Fully Homomorphic Encryption (FHE) Rollups Help Ethereum (ETH) to Scale Confidentially, Here's How
Fully Homomorphic Encryption (FHE) rollups represent an innovative approach to infusing EVM-based networks with confidentiality. The Fhenix team shared a whitepaper to explain the way crypto segment and real-world spheres can implement FHE Rollups and benefit from them.
L2 innovator Fhenix releases first tech whitepaper for Fully Homomorphic Encryption (FHE) rollups
Web3 development team Fhenix published what it calls the first iteration of its "rolling tech whitepaper." It indicates the key elements of Fully Homomorphic Encryption (FHE) rollups, a privacy-focused technology of scaling for Ethereum (ETH) and other mainstream EVM networks.

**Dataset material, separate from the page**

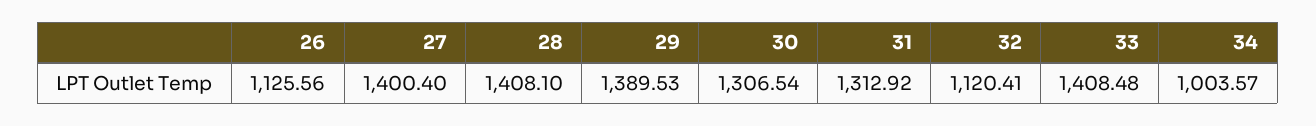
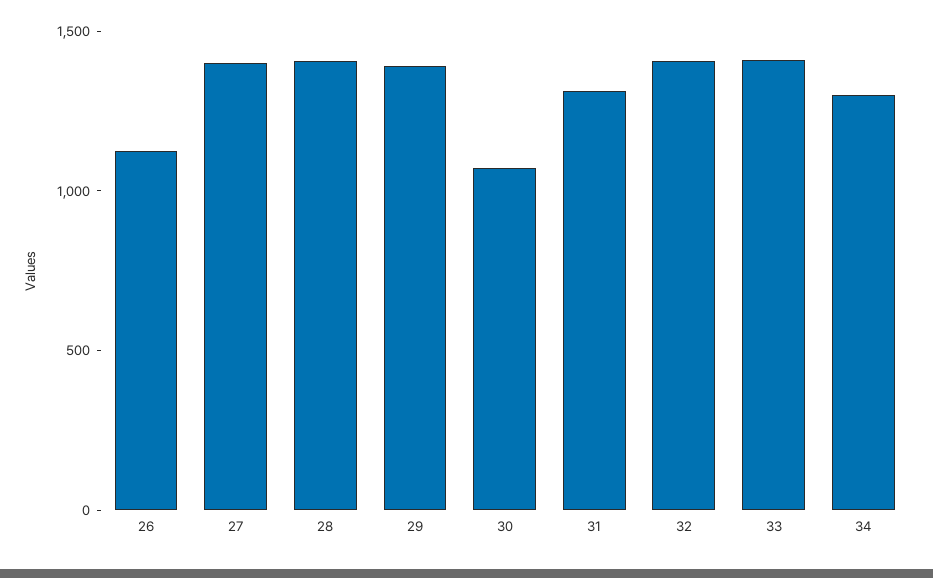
30: 1306.54 -> 1100
32: 1120.41 -> 1400
34: 1003.57 -> 1300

Right now, Fhenix ensures data integrity by running a variation of Arbitrum Nitro's fraud prover, which can do fraud proofs over the WebAssembly Virtual Machine (WASM). This has allowed the team to compile FHE logic to WebAssembly and run it in a secure way on WASM code, rather than on the native Ethereum Virtual Machine (EVM) itself.
Before Fhenix, competitive tech design relied on three pillars in their development and adoption. It leveraged Trusted Execution Environments (TEEs) to ensure that transactions were decrypted and computed upon within a secure environment.
Then, Secure Multi-Party Computation allowed linear secret-sharing and garbled circuits rather than FHE technology. Last but not least, ZK techniques are more suited for verifying computations, instead of actually running confidential smart contracts.
By contrast, FHE by Fhenix represents a modular system that separates the Sequencer, Validator and Data Availability (DA) layers. Ethereum handles the data settlement and DA component, while Fhenix handles the Sequencer (execution) and Validator (transaction validation).
Introducing fheOS library and Threshold Services Network (TSN)
This separation of components allows FHE rollups to execute more efficiently while still having the necessary access to Ethereum's DA.
The core FHE logic sits in Fhenix fheOS library, a software programming library that contains everything that a developer needs to begin implementing FHE logic into their smart contracts.
A key technology used is the so-called Threshold Services Network (TSN), useful for tasks such as decrypting data when necessary. An example of decryption being necessary could include announcing the outcome of a vote, which requires tallying votes. The TSN would decrypt the data and then return it.
For further development, Fhenix chose an optimistic oracle architecture as it best suits FHE needs and avoids the cost of replicating expensive FHE computations across all Ethereum nodes.